Frau Schmitz-Emans hat für ihre Arbeit eine ungeheure Fülle von Material zum Thema wissenvermittelnde Darstellungsformen und Literatur zusammengetragen und gesichtet. Sie hat eine neue Perspektive eröffnet für die verschiedenen Formen der Orientierung an Lexika und Enzyklopädien, die sich im weitesten Sinne mit dem literarischen Schreiben verbinden lassen. Für die Literaturwissenschaft zu Themen des 20. Jahrhunderts eröffnet sie damit ein neues Feld mit besonders fruchtbaren Quellen. Diese sind aber oft schon durch den Abstand der Zeit zu historischen Werken geworden, denn inzwischen haben viele Verlage das Erscheinen von neuen, gedruckten Ausgaben und Auflagen ihrer Lexika eingestellt, so der ›Große Brockhaus‹ im Jahr 2014. Dafür kann der interessierte Leser sie im Netz finden, wo sich jedoch die Rezeptionsbedingungen völlig verändert haben. Es fehlen der optische Eindruck der großen Bücherreihen, das Blättern und Stöbern in den Bänden nach neuen Zusammenhängen und vor allem die durch das Alphabet vorgegebene Struktur der Seiten mit ungewohnten Nachbarschaften der Artikel. Auch die ›Encyclopédie‹ ist schon seit längerer Zeit im Netz zu finden.

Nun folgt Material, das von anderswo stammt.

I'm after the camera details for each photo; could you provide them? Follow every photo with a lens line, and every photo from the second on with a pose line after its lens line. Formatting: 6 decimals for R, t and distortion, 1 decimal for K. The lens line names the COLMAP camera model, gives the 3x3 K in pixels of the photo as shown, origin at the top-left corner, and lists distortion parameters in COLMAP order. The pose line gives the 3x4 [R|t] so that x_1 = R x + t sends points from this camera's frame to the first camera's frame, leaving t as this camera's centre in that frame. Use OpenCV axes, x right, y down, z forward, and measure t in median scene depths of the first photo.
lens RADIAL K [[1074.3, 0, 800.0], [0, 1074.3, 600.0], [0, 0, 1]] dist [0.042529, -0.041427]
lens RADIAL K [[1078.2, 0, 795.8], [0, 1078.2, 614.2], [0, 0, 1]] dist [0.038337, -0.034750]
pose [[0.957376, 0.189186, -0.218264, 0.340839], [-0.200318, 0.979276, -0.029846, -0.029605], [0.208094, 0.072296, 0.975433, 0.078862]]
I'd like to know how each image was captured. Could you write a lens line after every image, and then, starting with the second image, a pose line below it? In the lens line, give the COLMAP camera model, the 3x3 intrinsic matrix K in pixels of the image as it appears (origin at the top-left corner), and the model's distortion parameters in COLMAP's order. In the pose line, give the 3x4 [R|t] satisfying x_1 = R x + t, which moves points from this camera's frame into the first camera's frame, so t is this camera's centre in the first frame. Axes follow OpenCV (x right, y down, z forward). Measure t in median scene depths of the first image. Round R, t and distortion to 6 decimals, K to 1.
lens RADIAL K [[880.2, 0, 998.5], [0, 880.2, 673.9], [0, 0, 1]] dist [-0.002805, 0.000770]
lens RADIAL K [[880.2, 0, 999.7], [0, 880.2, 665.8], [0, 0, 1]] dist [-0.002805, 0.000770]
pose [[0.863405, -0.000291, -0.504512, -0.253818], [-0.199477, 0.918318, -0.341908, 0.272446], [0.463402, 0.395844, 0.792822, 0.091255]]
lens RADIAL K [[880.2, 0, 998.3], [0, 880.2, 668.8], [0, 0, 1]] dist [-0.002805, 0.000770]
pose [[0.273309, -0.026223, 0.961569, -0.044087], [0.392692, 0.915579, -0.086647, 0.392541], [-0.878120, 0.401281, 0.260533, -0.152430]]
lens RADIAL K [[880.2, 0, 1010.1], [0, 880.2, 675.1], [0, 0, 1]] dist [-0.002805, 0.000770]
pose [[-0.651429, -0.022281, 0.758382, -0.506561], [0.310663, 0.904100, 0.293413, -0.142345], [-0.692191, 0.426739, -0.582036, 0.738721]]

Dieser zentrale mediengeschichtliche Einschnitt, den Frau Schmitz-Emans nicht zur Kenntnis nimmt, lässt ihr Werk nun als eine besondere Form des Nachrufs auf die untergegangenen, vielbändigen Lexika erscheinen, auf die Bücherwände, die bei etlichen Autoren in fast wehmütiger Erinnerung zitiert werden. Ihr Inhalt ist heute papier- und körperlos im flüchtigen Internet zu finden. Dieser interessante, mediengeschichtliche Aspekt und seine Auswirkungen auf die Rezeption in der Literatur kommen leider nicht vor. Aber das findet sich vielleicht in einem weiteren, sicherlich sehr dicken Band.